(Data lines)
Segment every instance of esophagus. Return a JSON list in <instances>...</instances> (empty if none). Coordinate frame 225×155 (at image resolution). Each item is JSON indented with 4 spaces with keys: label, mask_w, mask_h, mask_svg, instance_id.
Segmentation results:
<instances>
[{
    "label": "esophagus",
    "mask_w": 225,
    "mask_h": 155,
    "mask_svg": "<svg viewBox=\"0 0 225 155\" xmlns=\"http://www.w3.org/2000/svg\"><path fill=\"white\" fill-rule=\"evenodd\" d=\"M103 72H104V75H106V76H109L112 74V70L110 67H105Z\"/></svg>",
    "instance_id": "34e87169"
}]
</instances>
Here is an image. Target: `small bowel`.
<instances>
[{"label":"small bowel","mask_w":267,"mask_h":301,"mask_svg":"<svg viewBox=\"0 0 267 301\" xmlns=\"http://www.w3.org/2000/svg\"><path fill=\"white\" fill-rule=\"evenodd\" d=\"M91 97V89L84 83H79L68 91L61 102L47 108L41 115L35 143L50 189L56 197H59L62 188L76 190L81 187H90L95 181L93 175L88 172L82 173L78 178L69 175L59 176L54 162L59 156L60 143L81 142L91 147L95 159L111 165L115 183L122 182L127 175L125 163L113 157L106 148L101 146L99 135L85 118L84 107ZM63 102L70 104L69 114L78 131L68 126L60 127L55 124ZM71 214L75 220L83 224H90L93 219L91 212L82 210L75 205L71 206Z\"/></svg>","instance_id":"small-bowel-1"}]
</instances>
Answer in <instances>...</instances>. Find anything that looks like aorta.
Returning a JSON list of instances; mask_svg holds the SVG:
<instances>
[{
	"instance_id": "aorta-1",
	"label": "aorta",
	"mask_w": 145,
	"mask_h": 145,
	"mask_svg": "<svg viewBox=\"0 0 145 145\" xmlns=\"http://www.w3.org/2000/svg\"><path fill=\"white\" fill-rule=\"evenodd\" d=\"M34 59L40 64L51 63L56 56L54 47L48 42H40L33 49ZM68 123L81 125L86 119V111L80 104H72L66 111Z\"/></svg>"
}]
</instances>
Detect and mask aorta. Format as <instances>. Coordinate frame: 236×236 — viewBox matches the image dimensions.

# EXERCISE DIRECTIONS:
Please output every line above again, word for word.

# EXERCISE RESPONSE:
Segment every instance of esophagus. Return a JSON list in <instances>...</instances> (empty if none). Coordinate frame 225×155 (at image resolution). Each item is JSON indented with 4 spaces with keys: label, mask_w, mask_h, mask_svg, instance_id.
Segmentation results:
<instances>
[{
    "label": "esophagus",
    "mask_w": 225,
    "mask_h": 155,
    "mask_svg": "<svg viewBox=\"0 0 225 155\" xmlns=\"http://www.w3.org/2000/svg\"><path fill=\"white\" fill-rule=\"evenodd\" d=\"M103 72H104V75H106V76H109L112 74V70L110 67H105Z\"/></svg>",
    "instance_id": "34e87169"
}]
</instances>
Here is an image. Target: `small bowel`.
<instances>
[{"label":"small bowel","mask_w":267,"mask_h":301,"mask_svg":"<svg viewBox=\"0 0 267 301\" xmlns=\"http://www.w3.org/2000/svg\"><path fill=\"white\" fill-rule=\"evenodd\" d=\"M91 97V89L84 83H79L68 91L61 102L47 108L41 115L35 143L50 189L56 197H59L62 188L76 190L81 187H90L95 181L93 175L88 172L82 173L78 178L69 175L59 176L54 162L59 156L60 143L81 142L91 147L95 159L111 165L115 183L122 182L127 175L125 163L113 157L106 148L101 146L99 135L85 118L84 107ZM63 102L70 104L69 114L78 131L68 126L60 127L55 124ZM71 214L75 220L83 224H90L93 219L91 212L82 210L75 205L71 206Z\"/></svg>","instance_id":"small-bowel-1"}]
</instances>
Answer in <instances>...</instances>. Find anything that looks like aorta.
Returning a JSON list of instances; mask_svg holds the SVG:
<instances>
[{
	"instance_id": "aorta-1",
	"label": "aorta",
	"mask_w": 145,
	"mask_h": 145,
	"mask_svg": "<svg viewBox=\"0 0 145 145\" xmlns=\"http://www.w3.org/2000/svg\"><path fill=\"white\" fill-rule=\"evenodd\" d=\"M34 59L40 64L51 63L56 56L54 47L48 42H40L33 49ZM68 123L81 125L86 119V111L80 104H72L66 111Z\"/></svg>"
}]
</instances>
Detect and mask aorta. Format as <instances>. Coordinate frame: 236×236 — viewBox matches the image dimensions.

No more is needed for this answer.